Historical papers, architectural plans, photographs and other material have been put on display for the exhibition. Photo via National Archives of Georgia., 26 Mar 2021 - 17:38, Tbilisi,Georgia

Historical ties between Georgian and Greek communities and relations between the two countries are the central subject of a National Archives of Georgia exhibition that opened its doors in Tbilisi on Wednesday.

In the exposition hall of the archival venue, historical documents and photographs dating back from the 19th century and the 1918-1921 First Democratic Republic of Georgia have been put on display to "illustrate the close and friendly relations" between the two nations, the state archives said.
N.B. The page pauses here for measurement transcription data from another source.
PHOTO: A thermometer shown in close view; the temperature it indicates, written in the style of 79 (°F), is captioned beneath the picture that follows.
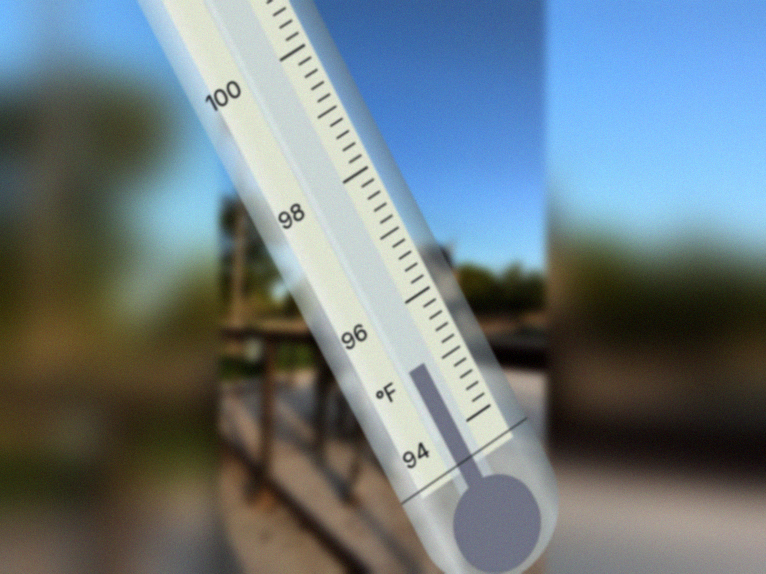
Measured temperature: 95.1 (°F)
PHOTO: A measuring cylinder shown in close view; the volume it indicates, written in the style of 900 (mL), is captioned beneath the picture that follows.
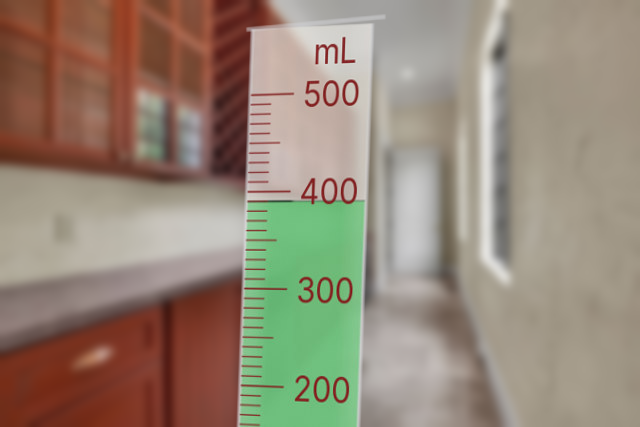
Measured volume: 390 (mL)
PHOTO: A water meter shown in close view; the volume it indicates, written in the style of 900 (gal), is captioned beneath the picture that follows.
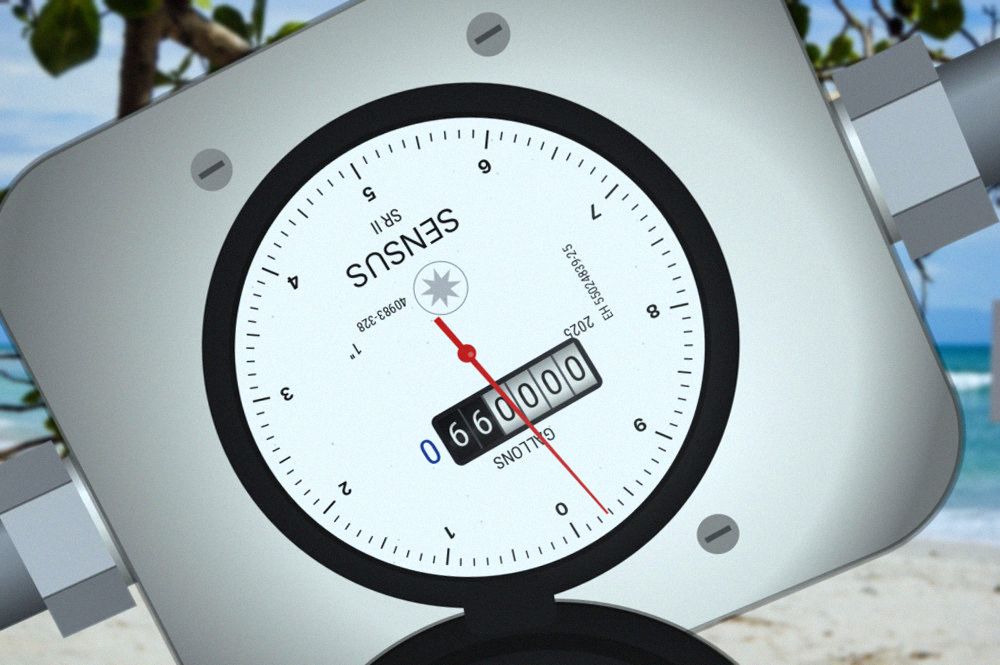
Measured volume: 989.7 (gal)
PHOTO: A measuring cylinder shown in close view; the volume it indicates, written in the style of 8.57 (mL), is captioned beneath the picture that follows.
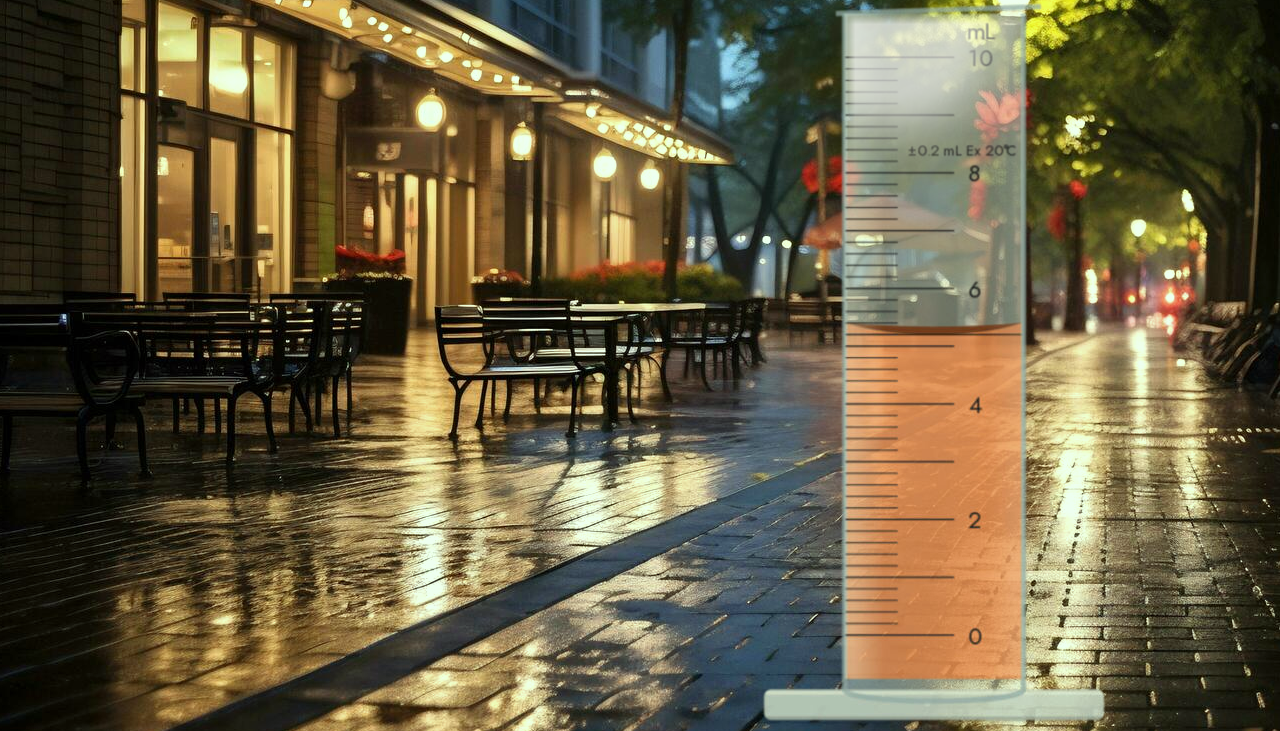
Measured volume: 5.2 (mL)
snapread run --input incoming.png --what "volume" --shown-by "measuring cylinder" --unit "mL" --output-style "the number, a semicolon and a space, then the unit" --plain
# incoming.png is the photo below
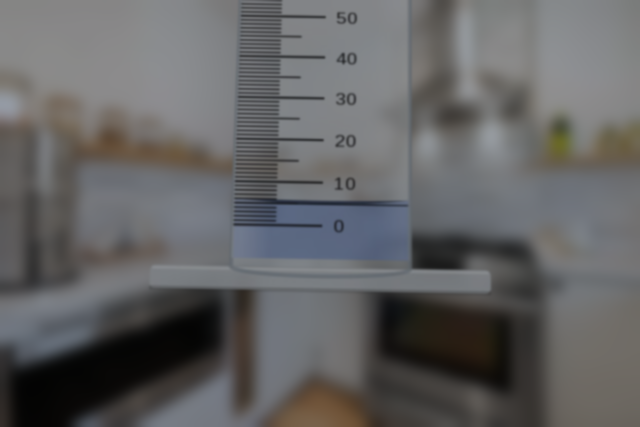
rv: 5; mL
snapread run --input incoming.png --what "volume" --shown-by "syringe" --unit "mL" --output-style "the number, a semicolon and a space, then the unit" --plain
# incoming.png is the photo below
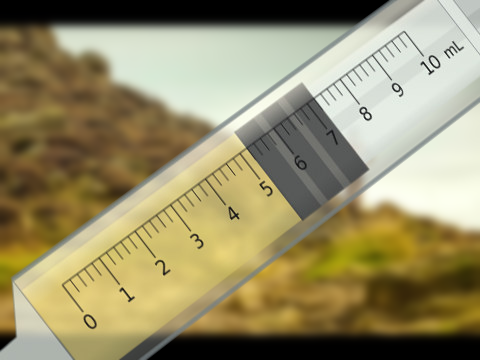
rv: 5.2; mL
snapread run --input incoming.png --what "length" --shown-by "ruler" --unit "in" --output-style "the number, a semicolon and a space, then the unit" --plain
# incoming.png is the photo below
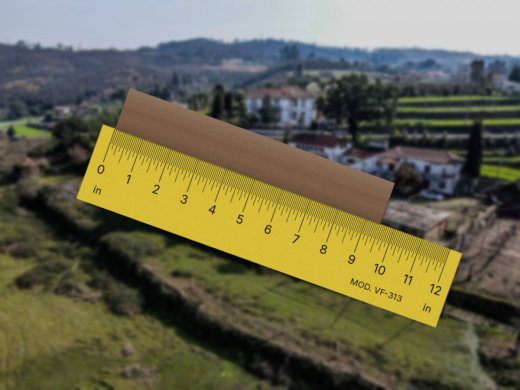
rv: 9.5; in
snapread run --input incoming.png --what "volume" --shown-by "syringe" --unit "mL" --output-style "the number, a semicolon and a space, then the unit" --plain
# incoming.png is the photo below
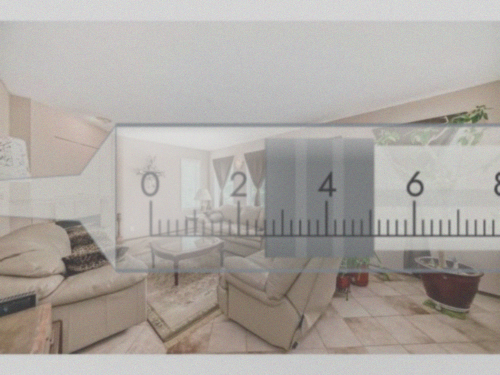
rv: 2.6; mL
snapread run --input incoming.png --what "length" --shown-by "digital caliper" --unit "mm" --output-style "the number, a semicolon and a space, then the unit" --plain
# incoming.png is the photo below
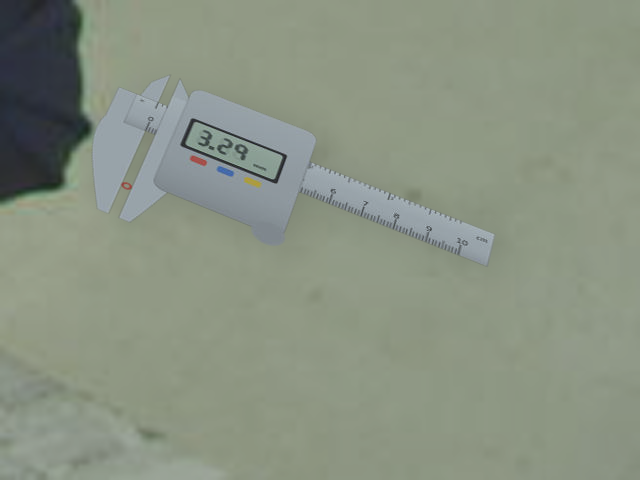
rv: 3.29; mm
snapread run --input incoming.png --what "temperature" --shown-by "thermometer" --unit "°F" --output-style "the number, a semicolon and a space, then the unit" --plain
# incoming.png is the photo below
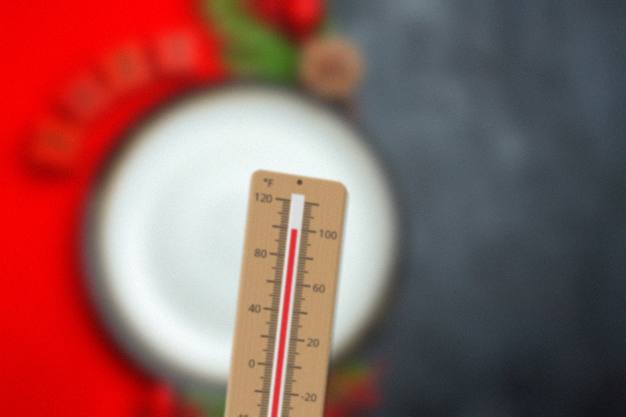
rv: 100; °F
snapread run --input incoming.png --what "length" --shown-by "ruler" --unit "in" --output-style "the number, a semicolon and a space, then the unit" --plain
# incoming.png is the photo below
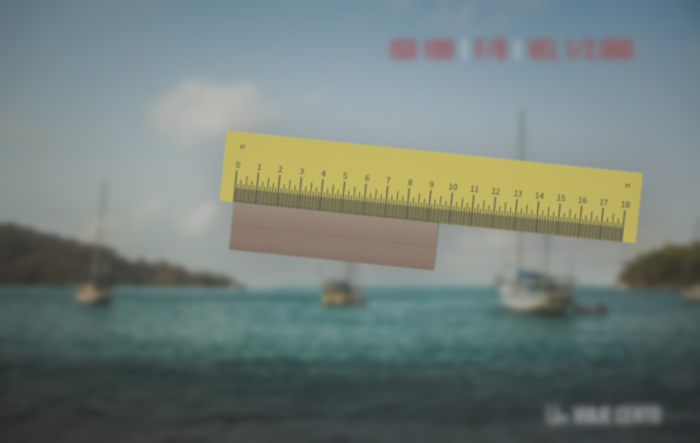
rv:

Hymns, maps and building plans created by Greek communities in Georgia throughout eras can be found by visitors alongside information by Greek schools, craftspeople and monasteries.

Project for a two-storey stone house designed for a plot of land in Tbilisi's Dabakhani Khrami section in 1854, bearing the Greek signature of Archimandrite Ioannice. Photo via National Archives of Georgia.

Examples include a plan for a building for a Greek monastery of Kiko, Cyprus, designed for a plot of land set out for the purpose in Tbilisi in the 1850s.

Other exhibits are "treasured" manuscripts that ended up in the country with migration of Greek communities and preserved at the national archival vaults since the 1920s.

Launched at the Tbilisi archives to coincide with Greek Independence Day on March 25, the display is set to run through April at the venue located at 40, Pekini Avenue.